Coming just days after Prince Harry — George’s uncle, and fifth in line — announced his engagement to Meghan Markle, a divorced American actress, the suggestion by the Very Rev. Kelvin Holdsworth seemed to illuminate once more the role of royal romance in Britain’s imagination and conversation, especially when it collides with tradition.
Prince Harry and Ms. Markle have said they will marry in May at St. George’s Chapel at Windsor Castle, west of London. But it is only since 2002 that the Church of England has permitted church marriages for divorced people, “in exceptional circumstances” at the discretion of parish priests. The church teaching is that marriage is for life.
While same-sex marriage is permitted by law in most of Britain, the Church of England says on its website, “it remains the case that it is not legally possible for same-sex couples to marry” in its churches.
Mr. Holdsworth, the provost of St. Mary’s Cathedral in Glasgow, belongs to the Scottish Episcopal Church, a separate province of the Anglican Communion that voted in June to let its priests solemnize same-sex marriages.
His suggestion was widely reported in the British media on Friday, though the blog on which he made it seemed inaccessible Friday morning.
Mr. Holdsworth caused a frisson among some of the faithful in January when he permitted a reading from the Quran during a service that included a rebuttal of the Christian belief that Jesus was the son of God.
His latest comments also drew the outrage of more traditional clerics. The Rev. Gavin Ashenden, a former royal chaplain, called the comments unchristian.
“To pray for Prince George to grow up in that way” is to “pray in a way that would disable and undermine his constitutional and personal role,” he told Christian Today, an online news provider, particularly when part of the expectation that the prince would inherit would be “to produce a biological heir with a woman he loves.”

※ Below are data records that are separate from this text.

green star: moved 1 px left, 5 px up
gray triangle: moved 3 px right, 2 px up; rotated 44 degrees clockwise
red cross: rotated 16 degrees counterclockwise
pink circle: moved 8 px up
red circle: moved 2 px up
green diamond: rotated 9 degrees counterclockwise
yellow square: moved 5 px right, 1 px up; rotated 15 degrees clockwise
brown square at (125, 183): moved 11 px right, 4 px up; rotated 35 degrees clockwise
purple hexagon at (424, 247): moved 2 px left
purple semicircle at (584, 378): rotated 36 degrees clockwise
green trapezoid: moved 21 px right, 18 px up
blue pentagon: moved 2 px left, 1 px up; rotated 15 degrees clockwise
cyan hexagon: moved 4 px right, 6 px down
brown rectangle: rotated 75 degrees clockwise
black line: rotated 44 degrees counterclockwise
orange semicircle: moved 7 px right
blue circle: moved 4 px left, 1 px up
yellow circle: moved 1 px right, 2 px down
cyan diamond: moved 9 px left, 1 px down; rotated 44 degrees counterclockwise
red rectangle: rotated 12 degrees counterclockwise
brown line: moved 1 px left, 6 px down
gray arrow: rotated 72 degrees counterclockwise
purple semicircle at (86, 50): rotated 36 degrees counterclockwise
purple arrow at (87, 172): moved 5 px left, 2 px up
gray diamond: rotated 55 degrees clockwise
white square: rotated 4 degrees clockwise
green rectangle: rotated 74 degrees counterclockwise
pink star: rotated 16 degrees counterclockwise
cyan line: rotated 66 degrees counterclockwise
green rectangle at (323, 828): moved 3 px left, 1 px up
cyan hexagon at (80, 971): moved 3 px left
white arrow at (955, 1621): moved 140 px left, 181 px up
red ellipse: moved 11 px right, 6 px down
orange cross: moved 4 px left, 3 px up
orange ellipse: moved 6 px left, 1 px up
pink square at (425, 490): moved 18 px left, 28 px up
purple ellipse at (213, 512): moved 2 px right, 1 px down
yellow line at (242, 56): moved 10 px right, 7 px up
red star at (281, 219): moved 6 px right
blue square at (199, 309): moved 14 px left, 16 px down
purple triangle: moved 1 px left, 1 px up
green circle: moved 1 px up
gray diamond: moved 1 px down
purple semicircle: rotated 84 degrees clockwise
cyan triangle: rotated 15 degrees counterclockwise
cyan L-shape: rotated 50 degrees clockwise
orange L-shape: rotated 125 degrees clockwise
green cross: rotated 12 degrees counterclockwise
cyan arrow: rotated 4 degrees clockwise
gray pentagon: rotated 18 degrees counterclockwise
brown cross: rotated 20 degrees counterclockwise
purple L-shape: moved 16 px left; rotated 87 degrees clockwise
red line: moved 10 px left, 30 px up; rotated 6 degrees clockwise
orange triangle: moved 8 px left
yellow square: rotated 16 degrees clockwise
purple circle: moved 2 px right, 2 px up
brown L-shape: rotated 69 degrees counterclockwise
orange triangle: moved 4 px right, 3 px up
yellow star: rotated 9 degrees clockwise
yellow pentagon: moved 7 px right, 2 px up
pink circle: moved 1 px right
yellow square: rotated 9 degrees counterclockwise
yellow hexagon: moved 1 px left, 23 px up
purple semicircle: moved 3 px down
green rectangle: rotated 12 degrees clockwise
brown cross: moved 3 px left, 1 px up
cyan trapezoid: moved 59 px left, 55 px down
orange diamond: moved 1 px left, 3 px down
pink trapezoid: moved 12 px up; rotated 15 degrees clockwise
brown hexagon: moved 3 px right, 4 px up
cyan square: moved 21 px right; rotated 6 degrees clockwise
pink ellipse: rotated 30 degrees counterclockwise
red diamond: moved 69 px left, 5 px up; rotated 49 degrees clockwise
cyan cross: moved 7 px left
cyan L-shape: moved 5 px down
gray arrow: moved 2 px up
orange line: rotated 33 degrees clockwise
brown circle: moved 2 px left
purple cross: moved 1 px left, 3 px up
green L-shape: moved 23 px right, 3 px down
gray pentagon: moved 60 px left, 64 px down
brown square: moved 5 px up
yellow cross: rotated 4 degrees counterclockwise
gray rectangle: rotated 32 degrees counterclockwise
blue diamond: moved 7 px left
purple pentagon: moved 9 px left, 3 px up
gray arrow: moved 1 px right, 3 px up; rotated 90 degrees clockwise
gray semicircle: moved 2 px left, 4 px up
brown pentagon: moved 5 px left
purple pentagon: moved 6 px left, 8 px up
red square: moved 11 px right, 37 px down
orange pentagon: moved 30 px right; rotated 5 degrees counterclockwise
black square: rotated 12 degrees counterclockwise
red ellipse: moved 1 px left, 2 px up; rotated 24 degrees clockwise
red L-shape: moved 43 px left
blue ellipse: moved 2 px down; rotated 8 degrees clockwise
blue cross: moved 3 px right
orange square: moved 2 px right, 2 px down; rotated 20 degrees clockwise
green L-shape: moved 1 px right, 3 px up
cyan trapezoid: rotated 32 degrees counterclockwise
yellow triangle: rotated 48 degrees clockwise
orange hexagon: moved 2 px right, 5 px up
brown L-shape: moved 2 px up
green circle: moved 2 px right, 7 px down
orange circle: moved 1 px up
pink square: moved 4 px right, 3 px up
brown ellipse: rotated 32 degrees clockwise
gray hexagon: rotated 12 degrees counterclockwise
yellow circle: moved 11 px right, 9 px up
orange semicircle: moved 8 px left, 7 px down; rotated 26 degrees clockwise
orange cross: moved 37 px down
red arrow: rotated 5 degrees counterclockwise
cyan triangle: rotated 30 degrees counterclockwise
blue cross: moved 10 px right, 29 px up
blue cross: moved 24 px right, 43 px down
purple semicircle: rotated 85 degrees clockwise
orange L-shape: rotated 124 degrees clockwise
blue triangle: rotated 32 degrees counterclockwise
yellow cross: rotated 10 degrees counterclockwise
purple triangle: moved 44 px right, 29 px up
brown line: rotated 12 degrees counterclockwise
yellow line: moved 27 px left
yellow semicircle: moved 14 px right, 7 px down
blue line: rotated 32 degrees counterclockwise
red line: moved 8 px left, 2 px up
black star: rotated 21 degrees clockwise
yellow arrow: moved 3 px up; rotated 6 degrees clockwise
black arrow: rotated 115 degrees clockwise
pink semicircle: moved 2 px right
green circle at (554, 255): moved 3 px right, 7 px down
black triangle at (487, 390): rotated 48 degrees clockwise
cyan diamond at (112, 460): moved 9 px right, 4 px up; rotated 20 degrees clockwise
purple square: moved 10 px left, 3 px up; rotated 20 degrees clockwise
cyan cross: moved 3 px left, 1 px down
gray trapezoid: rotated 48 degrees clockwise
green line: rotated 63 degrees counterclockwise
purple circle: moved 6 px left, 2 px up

“It is an unkind and destabilizing prayer,” Mr. Ashenden continued. “It is the theological equivalent of the curse of the wicked fairy in one of the fairy tales.”
There was no immediate comment from the royal family. Prince Harry and Ms. Markle arrived in Nottingham, England, on Friday for their first official visit together — to raise awareness of H.I.V./AIDS and youth violence.
In his campaign to expand on that change, Mr. Holdsworth wrote in a blog post on Thursday that believers could “pray in the privacy of their hearts (or in public if they dare) for the Lord to bless Prince George with a love, when he grows up, of a fine young gentleman.” Prince George is the elder child of Prince William and the former Catherine Middleton, now called the Duke and Duchess of Cambridge.
“A royal wedding might sort things out remarkably easily, though we might have to wait 25 years for that to happen,” Mr. Holdsworth wrote. “Who knows whether that might be sooner than things might work out by other means.”